Find each line of the entries with the string "boxes", please, and copy it.

##### Supplied material #####

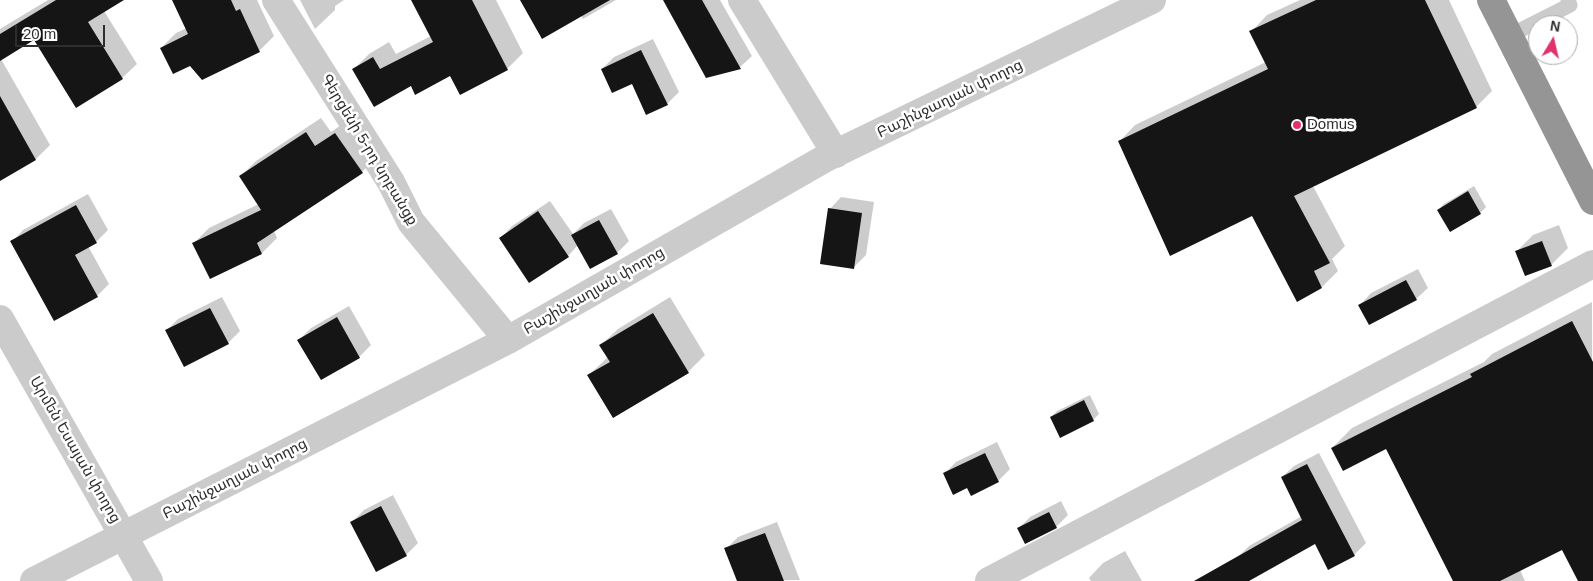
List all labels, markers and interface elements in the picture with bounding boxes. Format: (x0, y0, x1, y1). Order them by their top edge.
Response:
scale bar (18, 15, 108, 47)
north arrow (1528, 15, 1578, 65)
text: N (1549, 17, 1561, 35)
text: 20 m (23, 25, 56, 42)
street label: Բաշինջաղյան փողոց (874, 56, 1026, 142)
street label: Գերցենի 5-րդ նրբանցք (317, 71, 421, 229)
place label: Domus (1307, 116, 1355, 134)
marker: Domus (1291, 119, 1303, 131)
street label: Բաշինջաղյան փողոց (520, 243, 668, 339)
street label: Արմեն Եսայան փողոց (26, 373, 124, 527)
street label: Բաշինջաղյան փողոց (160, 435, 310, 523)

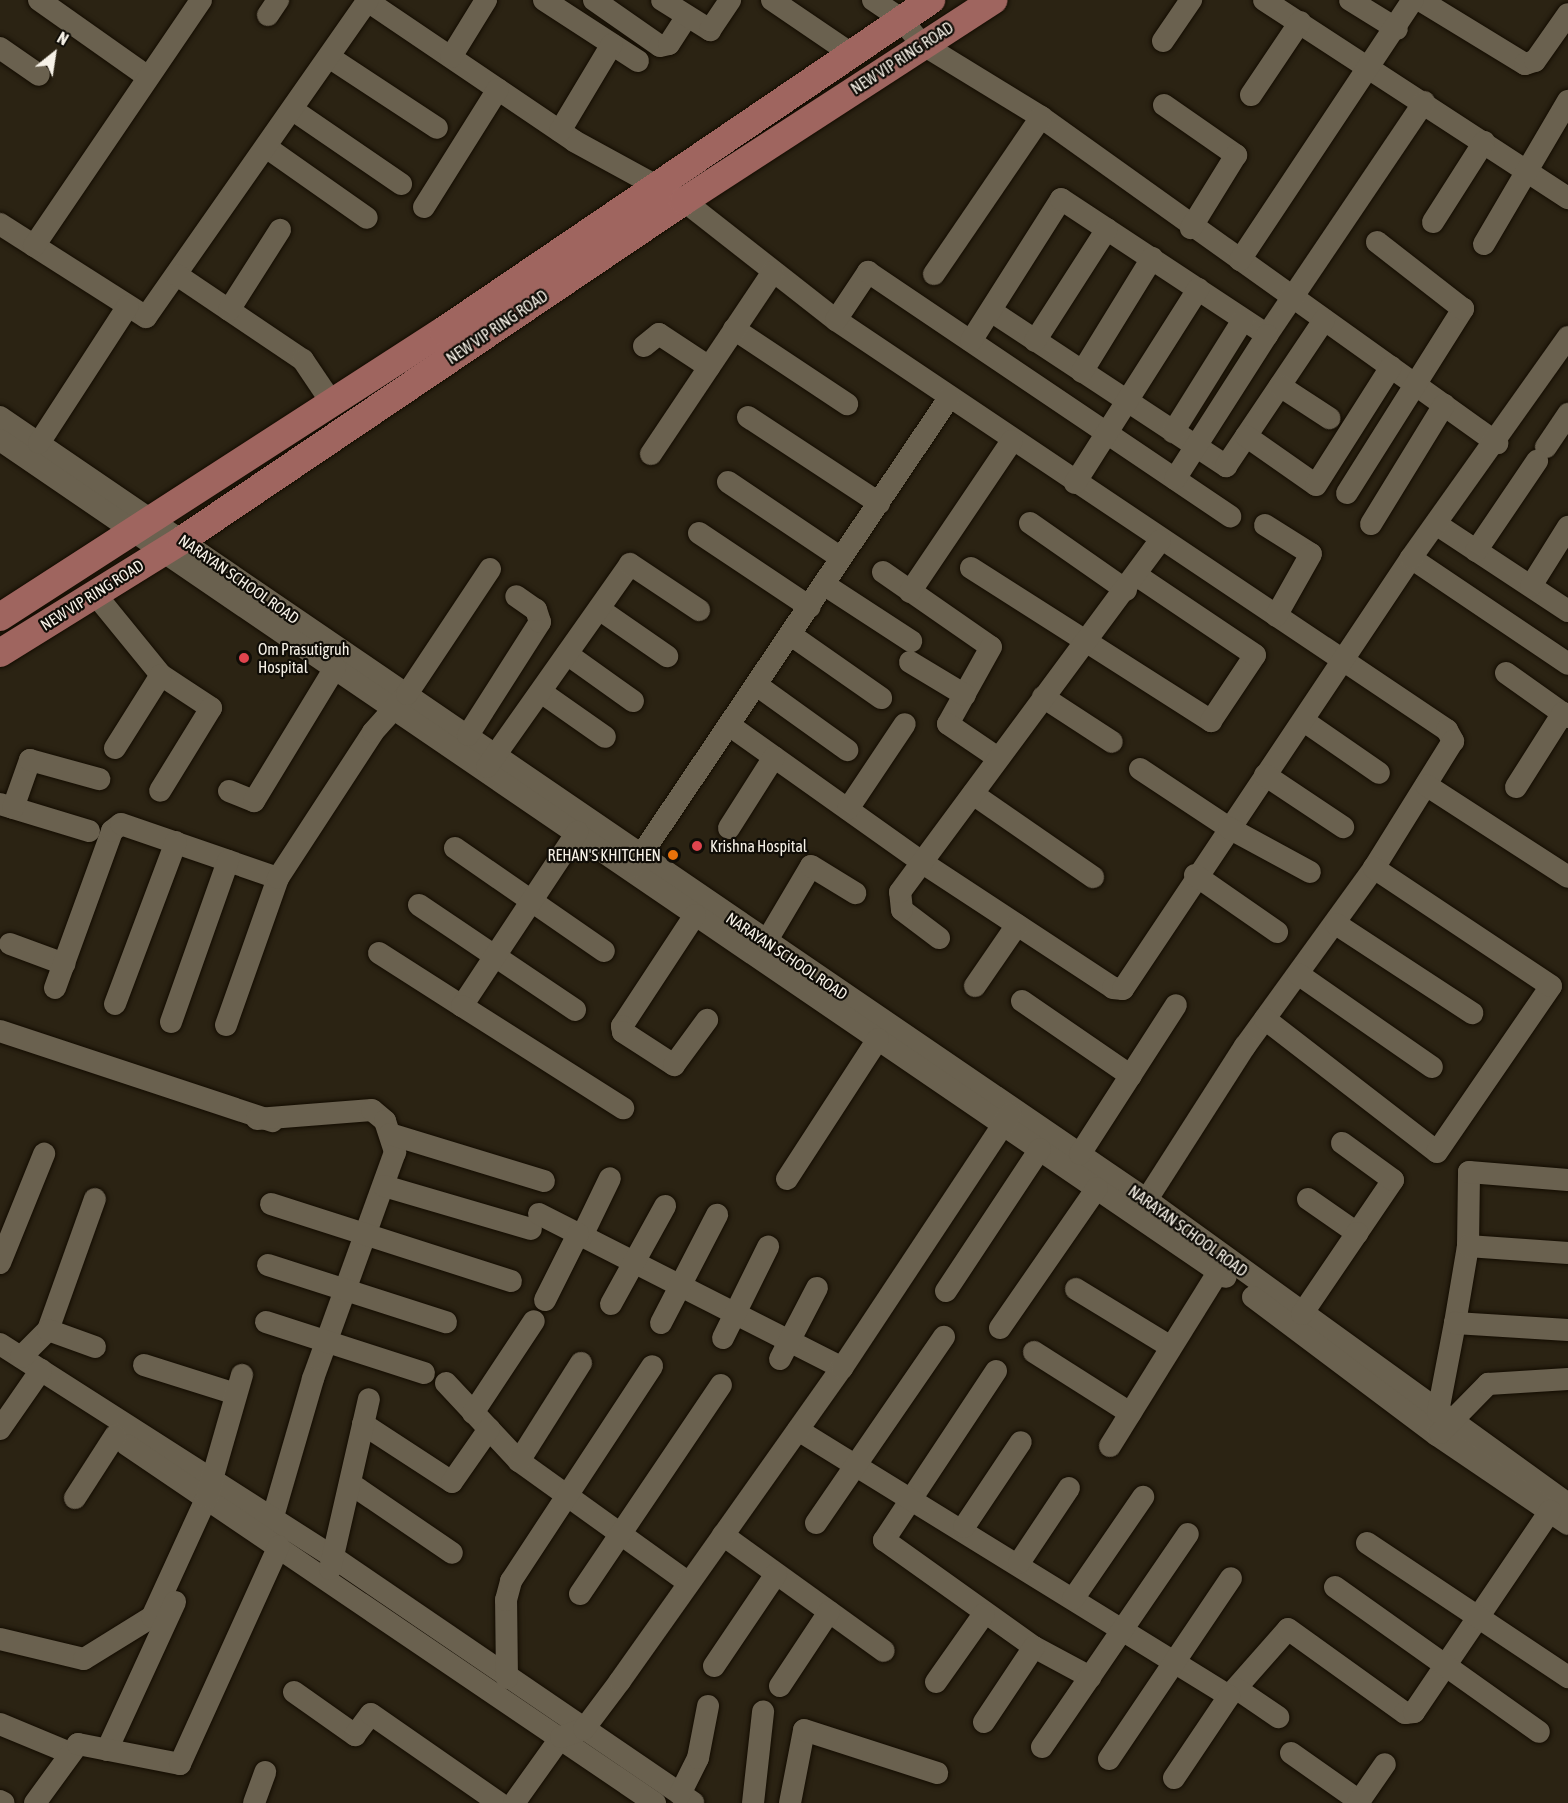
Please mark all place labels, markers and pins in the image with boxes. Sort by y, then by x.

#####
##### Supplied material #####

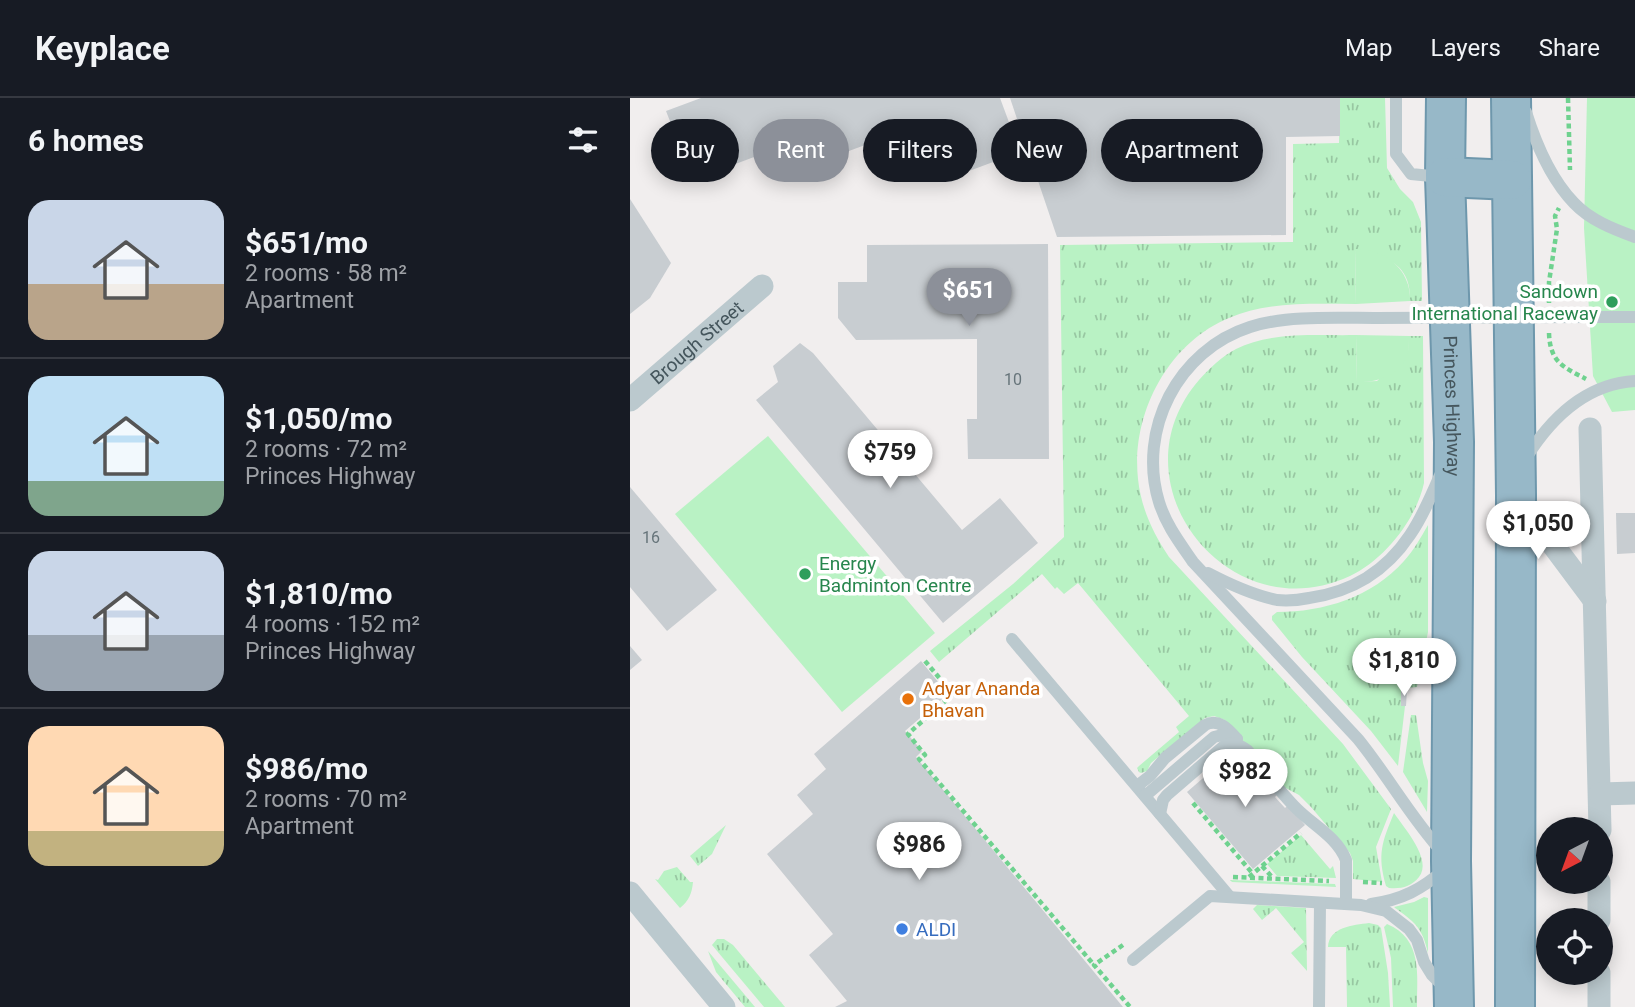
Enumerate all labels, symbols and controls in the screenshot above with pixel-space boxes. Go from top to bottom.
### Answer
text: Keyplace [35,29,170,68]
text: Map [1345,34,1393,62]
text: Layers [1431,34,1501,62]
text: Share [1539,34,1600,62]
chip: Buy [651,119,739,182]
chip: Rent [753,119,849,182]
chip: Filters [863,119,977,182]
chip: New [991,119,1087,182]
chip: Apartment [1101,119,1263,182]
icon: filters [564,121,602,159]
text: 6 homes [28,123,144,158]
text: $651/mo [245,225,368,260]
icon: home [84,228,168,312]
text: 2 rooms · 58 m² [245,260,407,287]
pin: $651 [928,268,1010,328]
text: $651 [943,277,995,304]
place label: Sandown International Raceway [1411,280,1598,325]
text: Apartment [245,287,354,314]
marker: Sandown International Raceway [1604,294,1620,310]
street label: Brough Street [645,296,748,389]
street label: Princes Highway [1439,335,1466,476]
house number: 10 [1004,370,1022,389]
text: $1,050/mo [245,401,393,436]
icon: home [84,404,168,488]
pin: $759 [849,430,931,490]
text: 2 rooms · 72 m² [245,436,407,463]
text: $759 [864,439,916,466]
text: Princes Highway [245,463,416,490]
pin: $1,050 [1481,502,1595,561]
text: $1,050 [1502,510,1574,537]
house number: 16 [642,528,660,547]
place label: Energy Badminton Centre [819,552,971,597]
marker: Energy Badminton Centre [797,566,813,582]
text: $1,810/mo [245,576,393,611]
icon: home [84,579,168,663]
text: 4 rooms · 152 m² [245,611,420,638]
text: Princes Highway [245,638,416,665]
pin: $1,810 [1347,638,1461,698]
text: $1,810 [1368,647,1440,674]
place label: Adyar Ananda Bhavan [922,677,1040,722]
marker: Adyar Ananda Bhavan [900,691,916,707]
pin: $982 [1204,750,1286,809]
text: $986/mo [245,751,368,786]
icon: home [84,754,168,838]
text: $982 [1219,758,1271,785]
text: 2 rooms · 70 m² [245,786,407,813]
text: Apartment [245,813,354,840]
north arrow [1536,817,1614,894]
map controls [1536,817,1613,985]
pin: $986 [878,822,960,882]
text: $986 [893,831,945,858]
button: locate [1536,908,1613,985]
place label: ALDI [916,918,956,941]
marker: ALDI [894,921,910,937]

#####

▶ [Response box]
List all labels, markers and interface elements in the picture with bounding boxes. Format: (x0, y0, x1, y1). Order them by their top edge.
Please mark all place labels, markers and pins in the image with boxes. Sort by y, then by x.
Enumerate all labels, symbols and controls in the screenshot above with pixel-space boxes. Go from top to bottom.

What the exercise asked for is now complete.